Problem details:
Go to the line below that has "wall art: present", print it and each line after it exactly, and stop after the line that has "dish towel: none"; leave out pictures.

Available records:
-.-.-
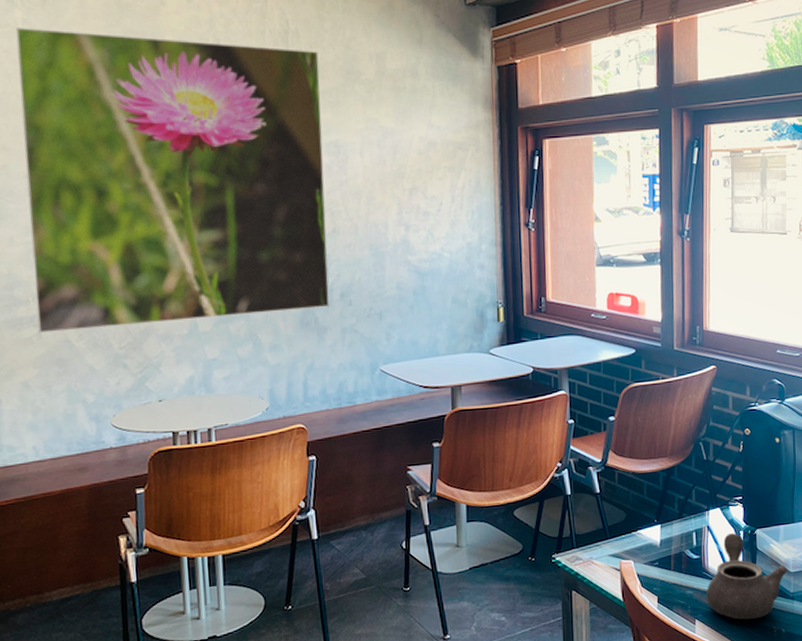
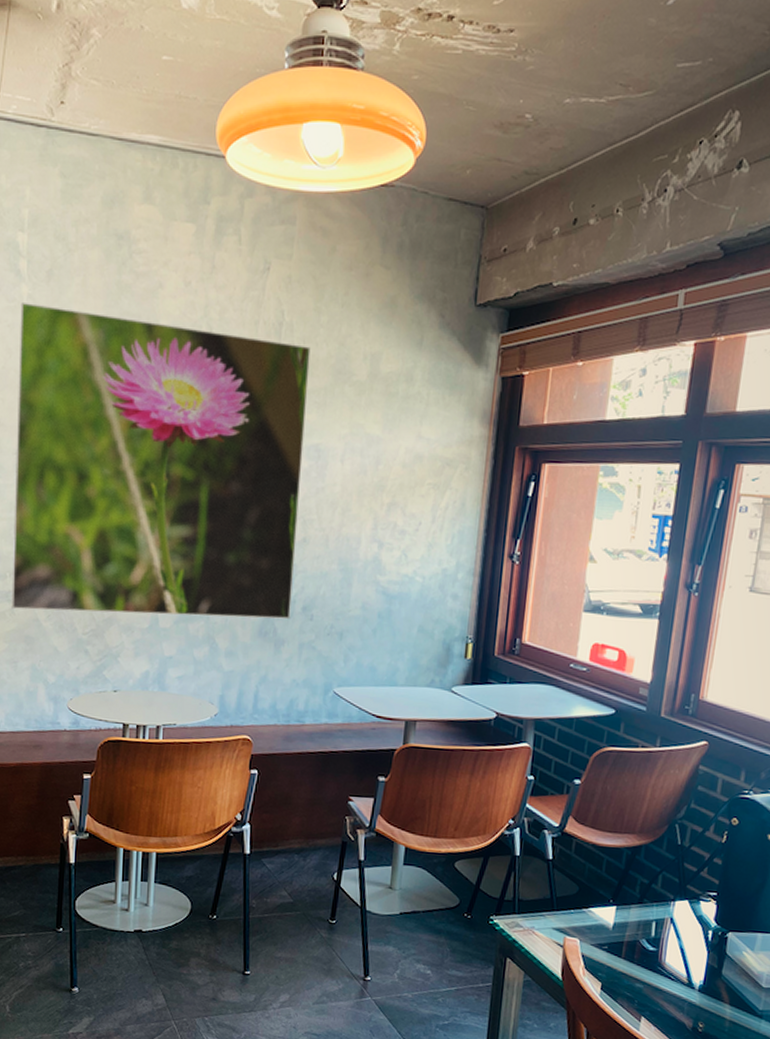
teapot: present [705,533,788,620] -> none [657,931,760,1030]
-.-.-
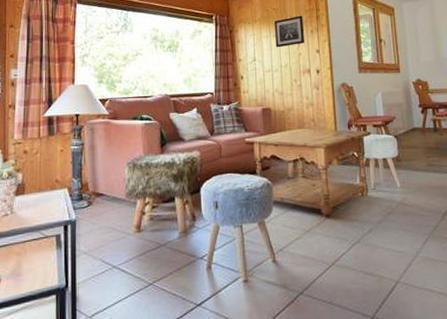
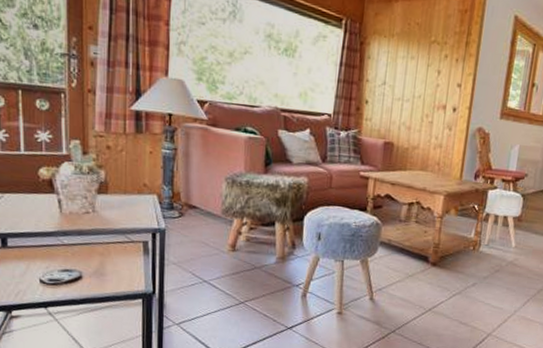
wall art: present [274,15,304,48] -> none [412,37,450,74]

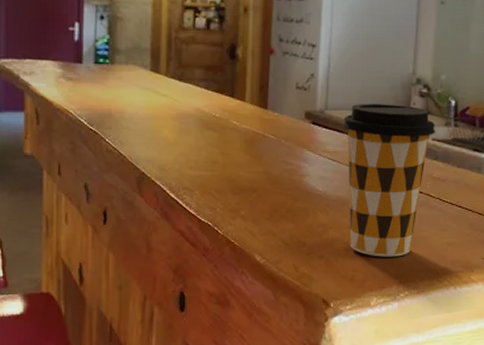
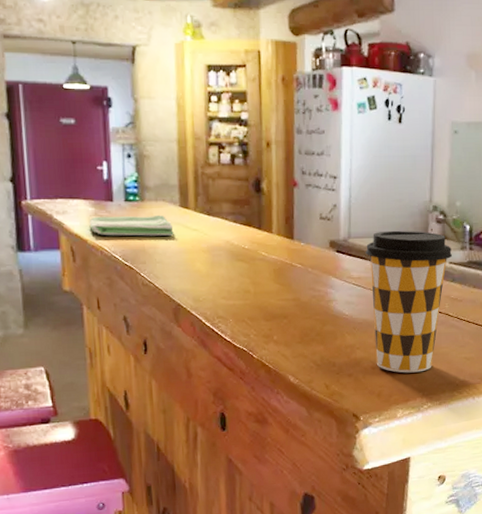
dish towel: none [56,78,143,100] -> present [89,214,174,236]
-.-.-
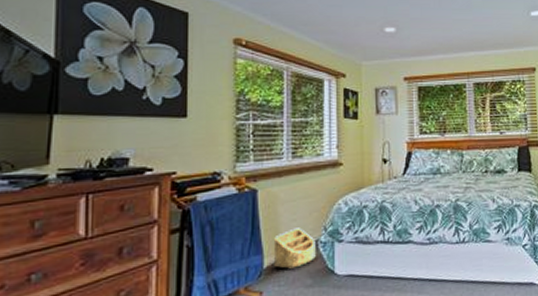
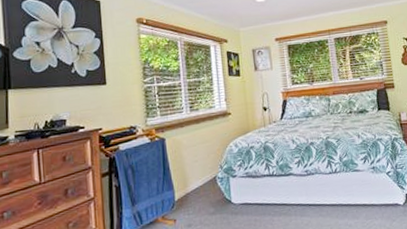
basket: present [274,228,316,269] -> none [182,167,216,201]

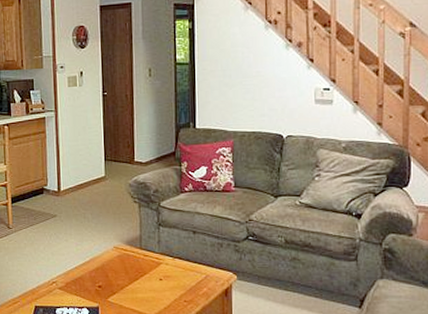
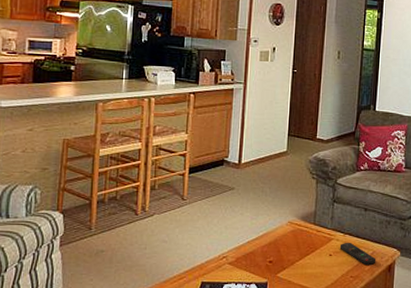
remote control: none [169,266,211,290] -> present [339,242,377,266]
-.-.-
Expected output:
wall art: present [274,15,304,48] -> none [412,37,450,74]

dish towel: none [56,78,143,100] -> present [89,214,174,236]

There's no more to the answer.